This time she'll do the whole role, adding that she grew up on Rodgers & Hammerstein's familiar score. Her favorite number is "I'm in Love with a Wonderful Guy," she says. "Nellie is on cloud nine, and it's wonderful to sing that emotion." You can see Woffington and company at Footlighters' Stained Glass Theatre in Newport (802 York St.) from Thursday through Oct. 23. Tickets: 859-474-8711. ...

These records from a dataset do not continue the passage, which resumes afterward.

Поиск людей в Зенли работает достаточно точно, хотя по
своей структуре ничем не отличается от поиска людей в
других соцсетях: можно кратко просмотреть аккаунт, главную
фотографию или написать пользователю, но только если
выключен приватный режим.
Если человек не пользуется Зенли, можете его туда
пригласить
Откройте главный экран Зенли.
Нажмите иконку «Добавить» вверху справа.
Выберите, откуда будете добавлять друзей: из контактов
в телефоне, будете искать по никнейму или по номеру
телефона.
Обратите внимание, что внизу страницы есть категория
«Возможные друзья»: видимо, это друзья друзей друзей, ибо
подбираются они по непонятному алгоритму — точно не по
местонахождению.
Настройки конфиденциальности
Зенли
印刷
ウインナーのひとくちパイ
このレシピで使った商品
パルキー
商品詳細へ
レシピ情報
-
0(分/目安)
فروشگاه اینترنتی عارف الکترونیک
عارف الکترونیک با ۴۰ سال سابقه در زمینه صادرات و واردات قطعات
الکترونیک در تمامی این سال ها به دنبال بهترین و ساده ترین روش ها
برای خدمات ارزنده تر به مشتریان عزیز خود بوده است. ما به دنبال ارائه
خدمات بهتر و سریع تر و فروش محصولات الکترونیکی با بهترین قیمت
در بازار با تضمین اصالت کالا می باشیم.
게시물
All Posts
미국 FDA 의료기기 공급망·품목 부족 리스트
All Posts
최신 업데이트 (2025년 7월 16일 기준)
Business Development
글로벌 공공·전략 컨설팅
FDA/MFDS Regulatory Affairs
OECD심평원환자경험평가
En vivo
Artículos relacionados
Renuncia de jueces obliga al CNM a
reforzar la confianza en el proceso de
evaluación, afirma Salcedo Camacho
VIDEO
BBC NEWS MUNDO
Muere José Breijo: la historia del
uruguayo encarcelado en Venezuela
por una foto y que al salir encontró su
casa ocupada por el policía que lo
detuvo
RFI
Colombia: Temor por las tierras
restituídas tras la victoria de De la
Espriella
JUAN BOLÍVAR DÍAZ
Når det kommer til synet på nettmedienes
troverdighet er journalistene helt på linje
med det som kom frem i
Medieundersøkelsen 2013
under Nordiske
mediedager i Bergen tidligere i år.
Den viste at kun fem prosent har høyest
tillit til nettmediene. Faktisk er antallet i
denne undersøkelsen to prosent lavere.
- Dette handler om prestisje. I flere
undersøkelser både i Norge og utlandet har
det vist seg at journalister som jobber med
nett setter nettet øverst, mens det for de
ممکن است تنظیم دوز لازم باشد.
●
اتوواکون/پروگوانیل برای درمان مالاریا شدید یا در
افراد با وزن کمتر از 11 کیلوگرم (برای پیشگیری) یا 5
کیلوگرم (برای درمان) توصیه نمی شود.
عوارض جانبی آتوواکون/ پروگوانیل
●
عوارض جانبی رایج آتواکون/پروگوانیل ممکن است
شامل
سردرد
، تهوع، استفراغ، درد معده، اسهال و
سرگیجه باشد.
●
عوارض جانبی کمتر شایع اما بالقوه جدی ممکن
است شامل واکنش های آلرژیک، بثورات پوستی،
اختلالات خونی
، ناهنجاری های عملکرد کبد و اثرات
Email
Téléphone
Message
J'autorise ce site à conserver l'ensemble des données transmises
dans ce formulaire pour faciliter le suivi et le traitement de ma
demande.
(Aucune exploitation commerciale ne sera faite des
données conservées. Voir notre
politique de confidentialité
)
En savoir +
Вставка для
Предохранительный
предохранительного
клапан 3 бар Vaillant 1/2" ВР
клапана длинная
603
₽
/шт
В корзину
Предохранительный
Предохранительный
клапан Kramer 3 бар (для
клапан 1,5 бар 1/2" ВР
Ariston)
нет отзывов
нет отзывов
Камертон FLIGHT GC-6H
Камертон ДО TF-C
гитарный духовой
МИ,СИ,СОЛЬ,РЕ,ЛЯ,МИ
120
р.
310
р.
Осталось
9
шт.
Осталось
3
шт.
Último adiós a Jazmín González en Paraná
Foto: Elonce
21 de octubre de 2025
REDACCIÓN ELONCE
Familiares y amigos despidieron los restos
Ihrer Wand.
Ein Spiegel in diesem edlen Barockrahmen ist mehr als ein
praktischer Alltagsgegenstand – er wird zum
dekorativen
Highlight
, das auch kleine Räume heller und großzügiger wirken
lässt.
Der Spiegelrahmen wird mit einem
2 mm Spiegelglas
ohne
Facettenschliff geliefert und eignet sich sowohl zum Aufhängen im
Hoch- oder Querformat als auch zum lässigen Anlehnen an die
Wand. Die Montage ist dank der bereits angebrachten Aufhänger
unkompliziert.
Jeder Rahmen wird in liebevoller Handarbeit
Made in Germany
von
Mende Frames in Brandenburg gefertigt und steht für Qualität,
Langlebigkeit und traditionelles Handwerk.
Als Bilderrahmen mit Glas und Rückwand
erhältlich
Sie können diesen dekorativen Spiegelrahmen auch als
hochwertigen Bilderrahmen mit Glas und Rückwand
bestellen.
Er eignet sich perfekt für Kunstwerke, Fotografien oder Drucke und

In another part of Newport you can see Tony Kushner's ANGELS IN AMERICA: MILLENNIUM APPROACHES, a play about New Yorkers affected by the AIDS crisis during the Reagan years, which won the 1993 Pulitzer Prize for drama. With its sequel, Angels in America: Perestroika, it's considered by many to be the greatest American dramatic work of the 1990s. But it's also a controversial and technically demanding work. (No local professional theater has produced Angels; the touring production in 1996 stopped in Louisville and Columbus, but avoided conservative Cincinnati. Its only appearance on a Cincinnati stage was at UC's College-Conservatory of Music in 1998-99. An HBO television movie in 2003 earned 21 Emmy nominations.) Millennium Approaches will be staged by Falcon Theatre for three weekends, commencing Friday (through Oct. 22) at Newport's Monmouth Theater (636 Monmouth St.). Falcon, which began as a community theater but has recently stepped up to more serious fare, will use special effects to achieve the show work in the Monmouth's limited space. According to director Ted Weil, "What's important isn't that we make an angel fly around the room, but that we create a supernatural environment where something magical and awe-inspiring happens. We don't have a theater with high enough ceilings to safely fly someone, but we can certainly create magic onstage." It's a daunting task, but I'm glad to see this show get another local staging. If you're serious about theater, Angels is one you need to see. Tickets: 513-481-9042. ...
Falcon used to perform regularly at the Westwood Town Hall (3017 Harrison Ave.), which has been renovated and is back in the theater business this weekend with a production of Stephen Sondheim's musical review, PUTTING IT TOGETHER, by Showbiz Players (Thursday through Oct. 16). The piece collects some of Sondheim's best recent tunes into a delicious evening of social edginess. Director BUNNY ARSZMAN has a sterling cast of performers who have been nominated for and won numerous Cincinnati Entertainment Awards: JERRY RAPE, ALLISON COLLINS-ELFLINE, TOM CARTWRIGHT, FORREST FAIRLEY and SHERRY MCCAMLEY. Tickets: 513-981-7888.
Local actress Julie Woffington plays Nellie Forbush in Footlighters' South Pacific: She'll use a P&G product to wash a man "right outta her hair."